Livre I fable V
Le Loup et le Chien
Un loup n’avait que les os et la peau,
Tant les chiens faisaient bonne garde.
Ce loup rencontre un dogue aussi puissant que beau,
Gras, poli, qui s’était fourvoyé par mégarde.
L’attaquer, le mettre en quartiers,
Sire loup l’eût fait volontiers;
Mais il fallait livrer bataille,
Et le mâtin était de taille
A se défendre hardiment.
Le loup donc l’aborde humblement,
Entre en propos, et lui fait compliment
Sur son embonpoint, qu’il admire.
« Il ne tiendra qu’à vous, beau Sire,
D’être aussi gras que moi, lui repartit le chien.
Quittez les bois, vous ferez bien:
Vos pareils y sont misérables,
Cancres, hères, et pauvres diables,
Dont la condition est de mourir de faim.
Car quoi? rien d’assuré: point de franche lippée:
Tout à la pointe de l’épée.
Suivez-moi: vous aurez un bien meilleur destin. »
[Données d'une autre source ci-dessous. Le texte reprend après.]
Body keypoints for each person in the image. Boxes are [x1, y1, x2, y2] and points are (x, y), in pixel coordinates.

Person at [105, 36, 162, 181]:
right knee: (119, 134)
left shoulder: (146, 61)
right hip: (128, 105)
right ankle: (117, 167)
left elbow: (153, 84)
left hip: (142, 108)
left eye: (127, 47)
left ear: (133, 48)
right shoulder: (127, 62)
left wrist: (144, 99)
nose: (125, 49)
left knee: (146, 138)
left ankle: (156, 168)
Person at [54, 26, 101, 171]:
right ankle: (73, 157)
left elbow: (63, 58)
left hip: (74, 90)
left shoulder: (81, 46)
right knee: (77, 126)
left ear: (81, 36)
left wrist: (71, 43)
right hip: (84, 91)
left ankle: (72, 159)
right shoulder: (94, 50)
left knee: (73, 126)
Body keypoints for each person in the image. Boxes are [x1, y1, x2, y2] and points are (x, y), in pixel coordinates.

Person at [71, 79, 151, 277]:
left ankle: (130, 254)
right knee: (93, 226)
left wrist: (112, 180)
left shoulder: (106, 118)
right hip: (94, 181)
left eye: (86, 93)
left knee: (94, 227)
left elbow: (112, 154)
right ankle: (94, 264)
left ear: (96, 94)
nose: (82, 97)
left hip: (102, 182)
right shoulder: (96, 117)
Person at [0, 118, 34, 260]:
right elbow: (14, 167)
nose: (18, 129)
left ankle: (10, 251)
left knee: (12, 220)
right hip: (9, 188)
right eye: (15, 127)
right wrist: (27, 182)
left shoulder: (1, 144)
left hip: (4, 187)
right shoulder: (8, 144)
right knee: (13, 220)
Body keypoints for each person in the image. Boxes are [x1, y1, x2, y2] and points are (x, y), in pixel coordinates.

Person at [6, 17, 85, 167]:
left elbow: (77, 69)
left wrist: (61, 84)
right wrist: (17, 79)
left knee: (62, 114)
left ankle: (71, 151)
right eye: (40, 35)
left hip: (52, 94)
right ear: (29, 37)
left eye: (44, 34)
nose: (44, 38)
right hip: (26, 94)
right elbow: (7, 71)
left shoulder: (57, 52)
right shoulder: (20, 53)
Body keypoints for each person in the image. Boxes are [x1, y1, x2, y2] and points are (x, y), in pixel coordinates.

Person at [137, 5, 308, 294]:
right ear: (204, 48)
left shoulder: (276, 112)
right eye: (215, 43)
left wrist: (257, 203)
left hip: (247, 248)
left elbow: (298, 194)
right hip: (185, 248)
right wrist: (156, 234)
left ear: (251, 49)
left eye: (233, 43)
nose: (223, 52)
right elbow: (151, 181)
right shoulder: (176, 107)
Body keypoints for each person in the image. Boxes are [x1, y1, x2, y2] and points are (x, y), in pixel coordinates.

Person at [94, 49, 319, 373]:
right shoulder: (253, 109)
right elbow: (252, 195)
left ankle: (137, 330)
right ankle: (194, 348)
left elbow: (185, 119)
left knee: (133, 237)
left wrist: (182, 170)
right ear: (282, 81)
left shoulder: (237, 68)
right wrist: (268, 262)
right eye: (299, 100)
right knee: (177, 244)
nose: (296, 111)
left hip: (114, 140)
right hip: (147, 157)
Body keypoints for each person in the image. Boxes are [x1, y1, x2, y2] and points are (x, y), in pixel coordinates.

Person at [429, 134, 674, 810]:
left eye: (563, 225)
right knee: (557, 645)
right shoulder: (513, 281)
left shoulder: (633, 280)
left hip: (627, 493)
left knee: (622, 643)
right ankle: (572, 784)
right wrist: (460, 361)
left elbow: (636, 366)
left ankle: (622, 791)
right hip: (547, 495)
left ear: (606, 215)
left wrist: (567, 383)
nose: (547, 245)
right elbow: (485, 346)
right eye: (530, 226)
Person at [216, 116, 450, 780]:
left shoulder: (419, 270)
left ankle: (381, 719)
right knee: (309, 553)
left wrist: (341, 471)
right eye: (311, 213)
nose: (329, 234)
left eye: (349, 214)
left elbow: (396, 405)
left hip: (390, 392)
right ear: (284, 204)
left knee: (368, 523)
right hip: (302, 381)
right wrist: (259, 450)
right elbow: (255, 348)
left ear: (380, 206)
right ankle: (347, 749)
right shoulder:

Le loup reprit: « Que me faudra-t-il faire?
—Presque rien, dit le chien, donner la chasse aux gens
Portants bâtons, et mendiants;
Flatter ceux du logis, à son maître complaire:
Moyennant quoi votre salaire
Sera force reliefs de toutes les façons:
Os de poulets, os de pigeons,
Sans parler de mainte caresse. »
Le loup déjà se forge une félicité
Qui le fait pleurer de tendresse.
Chemin faisant, il vit le col du chien pelé.
« Qu’est-ce là? lui dit-il.—Rien.—Quoi? rien?—Peu de chose.
—Mais encor?—Le collier dont je suis attaché
De ce que vous voyez est peut-être la cause.
—Attaché? dit le loup: vous ne courez donc pas
Où vous voulez?—Pas toujours; mais qu’importe?
—Il importe si bien, que de tous vos repas
Je ne veux en aucune sorte,
Et ne voudrais pas même à ce prix un trésor. »
Cela dit, maître loup s’enfuit, et court encor.